Второй сын Фенрира, волк по имени Хати (др. – сканд. Hati – «ненавистник») схватит месяц. А когда из глубин всплывёт мировой змей Ёрмунганд, море выйдет из берегов. К ним примкнёт и огненный великан Сурт с пылающим мечом, который выжжет землю, и повелительница загробного царства Хель, и коварный бог обмана Локи вместе с инеистыми великанами – гримтурсенами и ётунами. Из Хельхейма приплывает корабль мертвецов Нагльфар. Нагльфар (норв. Naglfar) – в германо-скандинавской мифологии – корабль, сделанный целиком из ногтей мертвецов. В Рагнарёк он будет освобождён из земного плена потопом, выплывет из царства мертвых Хель. На нём армия ётунов, предводимая Гимиром (по версии Младшей Эдды) или Локи (по версии Старшей Эдды), поплывёт на поле Вигрид для последней битвы против асов. Считается, что корабль из ногтей слишком тяжёл, чтобы держаться на плаву.

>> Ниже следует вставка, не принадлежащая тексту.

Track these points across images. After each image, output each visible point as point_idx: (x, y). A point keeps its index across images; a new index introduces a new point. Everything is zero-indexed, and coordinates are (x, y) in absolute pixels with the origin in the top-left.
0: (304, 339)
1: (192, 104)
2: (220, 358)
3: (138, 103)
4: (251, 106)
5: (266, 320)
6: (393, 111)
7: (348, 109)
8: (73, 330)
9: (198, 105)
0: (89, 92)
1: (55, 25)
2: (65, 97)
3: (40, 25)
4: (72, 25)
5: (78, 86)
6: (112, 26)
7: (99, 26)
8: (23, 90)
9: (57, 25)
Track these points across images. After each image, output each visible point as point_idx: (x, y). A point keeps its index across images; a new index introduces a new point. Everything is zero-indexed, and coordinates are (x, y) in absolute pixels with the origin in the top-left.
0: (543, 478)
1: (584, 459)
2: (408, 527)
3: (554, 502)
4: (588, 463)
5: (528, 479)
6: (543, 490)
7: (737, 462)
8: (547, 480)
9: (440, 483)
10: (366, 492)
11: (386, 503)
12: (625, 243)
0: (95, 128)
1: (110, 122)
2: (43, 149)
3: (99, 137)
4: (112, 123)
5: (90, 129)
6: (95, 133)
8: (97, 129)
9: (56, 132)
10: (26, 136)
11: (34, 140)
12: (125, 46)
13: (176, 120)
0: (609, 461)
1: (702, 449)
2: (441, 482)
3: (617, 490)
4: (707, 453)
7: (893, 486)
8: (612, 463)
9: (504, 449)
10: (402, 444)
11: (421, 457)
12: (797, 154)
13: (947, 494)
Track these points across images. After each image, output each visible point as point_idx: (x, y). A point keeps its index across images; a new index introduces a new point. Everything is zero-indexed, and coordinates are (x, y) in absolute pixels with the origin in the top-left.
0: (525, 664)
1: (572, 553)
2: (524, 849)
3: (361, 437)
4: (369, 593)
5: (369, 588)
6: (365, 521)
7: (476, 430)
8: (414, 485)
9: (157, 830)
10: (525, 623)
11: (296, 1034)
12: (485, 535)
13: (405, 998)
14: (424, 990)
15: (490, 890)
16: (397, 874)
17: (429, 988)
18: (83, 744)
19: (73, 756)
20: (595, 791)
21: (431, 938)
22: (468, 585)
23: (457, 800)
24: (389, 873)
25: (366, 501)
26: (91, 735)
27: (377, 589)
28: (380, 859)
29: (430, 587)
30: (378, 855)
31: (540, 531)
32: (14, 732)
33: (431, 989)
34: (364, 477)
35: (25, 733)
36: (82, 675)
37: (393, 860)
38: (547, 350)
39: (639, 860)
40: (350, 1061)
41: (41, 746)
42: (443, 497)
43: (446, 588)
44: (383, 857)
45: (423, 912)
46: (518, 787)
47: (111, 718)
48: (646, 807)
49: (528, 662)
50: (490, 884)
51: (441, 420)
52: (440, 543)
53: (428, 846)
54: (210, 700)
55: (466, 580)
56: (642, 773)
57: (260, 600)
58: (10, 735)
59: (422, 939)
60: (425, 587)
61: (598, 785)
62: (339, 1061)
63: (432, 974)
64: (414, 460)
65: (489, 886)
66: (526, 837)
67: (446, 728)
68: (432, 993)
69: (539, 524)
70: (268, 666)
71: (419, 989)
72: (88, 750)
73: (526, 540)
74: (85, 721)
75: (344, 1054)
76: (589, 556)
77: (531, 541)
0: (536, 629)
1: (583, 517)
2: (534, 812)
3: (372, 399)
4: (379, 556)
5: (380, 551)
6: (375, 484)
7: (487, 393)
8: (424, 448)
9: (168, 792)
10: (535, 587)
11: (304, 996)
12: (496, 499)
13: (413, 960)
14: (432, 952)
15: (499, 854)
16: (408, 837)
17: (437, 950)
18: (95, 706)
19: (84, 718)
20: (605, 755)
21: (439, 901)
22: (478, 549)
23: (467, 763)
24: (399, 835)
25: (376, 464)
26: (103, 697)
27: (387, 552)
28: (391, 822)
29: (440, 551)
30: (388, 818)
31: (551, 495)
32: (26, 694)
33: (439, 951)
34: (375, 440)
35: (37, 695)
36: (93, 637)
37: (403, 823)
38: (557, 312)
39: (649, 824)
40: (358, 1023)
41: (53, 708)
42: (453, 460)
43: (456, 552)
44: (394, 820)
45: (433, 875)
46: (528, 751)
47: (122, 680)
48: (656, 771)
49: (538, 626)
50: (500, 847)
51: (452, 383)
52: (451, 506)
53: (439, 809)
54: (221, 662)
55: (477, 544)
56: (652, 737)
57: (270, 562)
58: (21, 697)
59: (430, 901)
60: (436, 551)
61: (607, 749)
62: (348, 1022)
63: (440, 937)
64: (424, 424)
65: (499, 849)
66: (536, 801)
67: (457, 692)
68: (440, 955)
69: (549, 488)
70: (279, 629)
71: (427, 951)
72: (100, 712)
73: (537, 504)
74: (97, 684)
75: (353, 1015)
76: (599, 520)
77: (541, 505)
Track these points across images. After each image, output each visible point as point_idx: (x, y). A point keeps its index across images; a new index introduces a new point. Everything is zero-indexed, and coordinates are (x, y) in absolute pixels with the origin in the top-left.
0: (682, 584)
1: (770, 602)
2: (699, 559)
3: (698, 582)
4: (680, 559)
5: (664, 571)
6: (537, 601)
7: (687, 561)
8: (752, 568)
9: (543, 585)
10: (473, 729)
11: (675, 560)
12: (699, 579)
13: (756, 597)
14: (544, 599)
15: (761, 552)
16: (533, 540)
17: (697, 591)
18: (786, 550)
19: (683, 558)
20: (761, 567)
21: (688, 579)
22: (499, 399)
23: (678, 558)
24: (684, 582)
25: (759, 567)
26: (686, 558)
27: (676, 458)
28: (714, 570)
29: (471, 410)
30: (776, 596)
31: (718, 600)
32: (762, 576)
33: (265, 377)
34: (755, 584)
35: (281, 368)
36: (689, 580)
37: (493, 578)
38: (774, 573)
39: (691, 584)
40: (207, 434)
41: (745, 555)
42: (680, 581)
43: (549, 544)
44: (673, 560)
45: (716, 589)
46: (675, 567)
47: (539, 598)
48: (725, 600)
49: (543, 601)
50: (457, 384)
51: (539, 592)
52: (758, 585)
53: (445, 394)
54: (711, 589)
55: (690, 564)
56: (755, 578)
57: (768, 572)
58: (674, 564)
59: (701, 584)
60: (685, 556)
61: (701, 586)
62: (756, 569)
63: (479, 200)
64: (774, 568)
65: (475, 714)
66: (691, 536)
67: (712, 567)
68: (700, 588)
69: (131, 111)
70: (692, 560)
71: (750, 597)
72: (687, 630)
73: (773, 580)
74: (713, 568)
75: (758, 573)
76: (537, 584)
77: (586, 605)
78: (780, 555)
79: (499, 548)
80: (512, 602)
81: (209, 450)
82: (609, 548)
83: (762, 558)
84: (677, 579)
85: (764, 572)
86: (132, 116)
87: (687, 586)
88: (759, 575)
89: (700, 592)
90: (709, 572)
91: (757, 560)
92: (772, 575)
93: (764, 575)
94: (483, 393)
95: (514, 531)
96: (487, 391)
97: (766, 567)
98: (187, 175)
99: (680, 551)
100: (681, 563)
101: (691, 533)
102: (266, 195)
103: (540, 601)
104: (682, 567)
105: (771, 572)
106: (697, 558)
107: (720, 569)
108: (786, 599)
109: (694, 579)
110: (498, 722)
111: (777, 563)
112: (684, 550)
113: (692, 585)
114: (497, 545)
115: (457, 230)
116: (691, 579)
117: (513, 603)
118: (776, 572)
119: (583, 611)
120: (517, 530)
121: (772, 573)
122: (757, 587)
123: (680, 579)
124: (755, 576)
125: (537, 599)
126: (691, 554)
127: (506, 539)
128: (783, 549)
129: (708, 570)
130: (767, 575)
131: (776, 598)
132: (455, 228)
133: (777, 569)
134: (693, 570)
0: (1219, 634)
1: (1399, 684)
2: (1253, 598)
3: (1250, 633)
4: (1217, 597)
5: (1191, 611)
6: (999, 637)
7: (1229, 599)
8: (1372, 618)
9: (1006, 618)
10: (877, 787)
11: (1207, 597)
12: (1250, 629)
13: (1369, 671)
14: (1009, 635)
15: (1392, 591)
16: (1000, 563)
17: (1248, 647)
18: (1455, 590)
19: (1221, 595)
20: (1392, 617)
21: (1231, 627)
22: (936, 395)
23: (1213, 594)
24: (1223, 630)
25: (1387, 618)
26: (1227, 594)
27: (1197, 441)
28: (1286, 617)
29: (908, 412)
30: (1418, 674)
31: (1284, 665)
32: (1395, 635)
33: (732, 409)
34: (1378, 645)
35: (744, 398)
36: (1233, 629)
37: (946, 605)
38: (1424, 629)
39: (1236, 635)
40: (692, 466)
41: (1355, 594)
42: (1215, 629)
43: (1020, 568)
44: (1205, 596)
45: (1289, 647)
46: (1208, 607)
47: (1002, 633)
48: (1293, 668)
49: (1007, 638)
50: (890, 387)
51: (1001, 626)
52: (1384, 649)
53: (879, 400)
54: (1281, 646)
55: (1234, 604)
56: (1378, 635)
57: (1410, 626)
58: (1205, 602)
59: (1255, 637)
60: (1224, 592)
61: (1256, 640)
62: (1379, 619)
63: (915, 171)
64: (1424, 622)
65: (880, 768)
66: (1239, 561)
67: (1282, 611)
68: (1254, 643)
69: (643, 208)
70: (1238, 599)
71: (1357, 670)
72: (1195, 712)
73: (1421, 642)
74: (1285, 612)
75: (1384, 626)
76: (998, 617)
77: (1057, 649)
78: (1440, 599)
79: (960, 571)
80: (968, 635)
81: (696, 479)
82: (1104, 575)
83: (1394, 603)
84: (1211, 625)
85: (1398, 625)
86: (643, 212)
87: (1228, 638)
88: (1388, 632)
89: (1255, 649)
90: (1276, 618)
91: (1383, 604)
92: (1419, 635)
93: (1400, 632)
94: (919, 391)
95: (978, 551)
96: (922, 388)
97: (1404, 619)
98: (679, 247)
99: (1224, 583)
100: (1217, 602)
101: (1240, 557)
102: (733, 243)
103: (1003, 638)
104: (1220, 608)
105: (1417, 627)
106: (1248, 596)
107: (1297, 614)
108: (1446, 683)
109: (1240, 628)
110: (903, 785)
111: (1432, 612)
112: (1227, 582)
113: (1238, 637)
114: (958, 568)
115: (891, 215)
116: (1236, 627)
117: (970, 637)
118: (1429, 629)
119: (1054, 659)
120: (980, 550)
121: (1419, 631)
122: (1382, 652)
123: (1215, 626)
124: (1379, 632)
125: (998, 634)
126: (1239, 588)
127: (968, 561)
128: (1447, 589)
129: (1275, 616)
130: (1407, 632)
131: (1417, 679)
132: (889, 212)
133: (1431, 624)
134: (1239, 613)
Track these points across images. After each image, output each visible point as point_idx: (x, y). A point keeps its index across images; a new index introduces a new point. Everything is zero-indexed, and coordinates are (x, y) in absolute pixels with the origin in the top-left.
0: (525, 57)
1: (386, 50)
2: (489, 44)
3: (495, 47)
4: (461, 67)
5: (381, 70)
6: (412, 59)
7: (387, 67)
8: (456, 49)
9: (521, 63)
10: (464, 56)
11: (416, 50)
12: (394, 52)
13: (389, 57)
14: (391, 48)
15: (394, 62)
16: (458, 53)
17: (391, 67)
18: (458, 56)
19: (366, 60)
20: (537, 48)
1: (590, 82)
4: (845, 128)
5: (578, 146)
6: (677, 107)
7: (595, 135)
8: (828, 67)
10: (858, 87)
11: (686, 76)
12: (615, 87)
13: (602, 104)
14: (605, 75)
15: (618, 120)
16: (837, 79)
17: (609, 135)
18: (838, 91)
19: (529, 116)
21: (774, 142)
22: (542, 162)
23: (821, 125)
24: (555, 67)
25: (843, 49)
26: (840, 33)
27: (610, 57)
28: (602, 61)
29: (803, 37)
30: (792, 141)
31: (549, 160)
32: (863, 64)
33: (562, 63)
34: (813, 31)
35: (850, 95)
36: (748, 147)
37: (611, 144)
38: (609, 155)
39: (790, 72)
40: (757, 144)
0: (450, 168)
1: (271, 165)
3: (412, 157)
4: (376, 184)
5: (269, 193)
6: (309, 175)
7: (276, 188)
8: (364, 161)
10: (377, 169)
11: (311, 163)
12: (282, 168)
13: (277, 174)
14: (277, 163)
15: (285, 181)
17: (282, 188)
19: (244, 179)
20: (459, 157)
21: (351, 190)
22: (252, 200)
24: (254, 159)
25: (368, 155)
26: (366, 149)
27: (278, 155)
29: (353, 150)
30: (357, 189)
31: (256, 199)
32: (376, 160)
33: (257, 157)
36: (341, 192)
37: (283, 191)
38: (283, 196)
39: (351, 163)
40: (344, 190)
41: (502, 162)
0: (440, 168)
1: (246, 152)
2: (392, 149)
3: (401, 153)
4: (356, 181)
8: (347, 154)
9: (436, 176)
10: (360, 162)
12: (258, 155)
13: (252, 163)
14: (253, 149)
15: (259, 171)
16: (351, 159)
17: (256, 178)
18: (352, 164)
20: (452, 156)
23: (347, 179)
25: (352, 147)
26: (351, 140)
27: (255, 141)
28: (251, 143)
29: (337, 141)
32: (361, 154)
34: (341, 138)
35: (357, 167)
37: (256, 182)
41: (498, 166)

Перед Рагнарёком будет трёхлетняя зима Фимбулвитер, когда моря промерзнут до дна, и Нагльфар приедет по льду, как на санках. Снорри Стурлусон в «Видении Гюльви» описывает обычай скандинавов остригать у покойников ногти и сжигать их, чтобы Нагльфар никогда не смог быть создан. Войско сынов Муспельхейма проскачет по радужному мосту Биврёст, который при этом разрушится. Против них выступят все асы во главе с Одином и все эйнхерии, которых призывает страж богов Хеймдалль, трубя в Гьяллархорн – «громкий рог». Перед битвой Один отправится к Мимиру, хозяину источника мудрости, испрашивая у него совета. Битва произойдет на равнине Вигридр. О дин сразится в битве с Фенриром и будет им убит, но сын Одина Видар тут же разорвёт пасть волка (или пронзит его мечом). Тор будет биться со змеем Ёрмунгандом и убьёт его, но и сам падёт от его яда. Бог Фрейр сразится с Суртом и, отдав свой меч слуге Скирниру, погибнет; Хеймдалль – с Локи; Тюр – с псом Гармом. Видя, что ни зло, ни добро не могут победить, великан Сурт соберёт всю убийственную мощь подвластного ему огня и обрушит её на землю, закончив таким образом битву Тьмы и Света.

Но за гибелью мира последует его возрождение: выживут и поселятся на месте, где раньше была долина Идаволл (в центре Асгарда) сыновья Одина – Видар и Вали, и сыновья Тора – Магни и Моди, которые унаследуют молот Мьёльнир. Возвратятся из царства мёртвых и примирятся между собой Бальдр и его невольный убийца – слепой бог Хёд. Выживут, укрывшись в роще Ходдмимир, два человека – Лив и Ливтрасир, которые вновь дадут начало новому человеческому роду.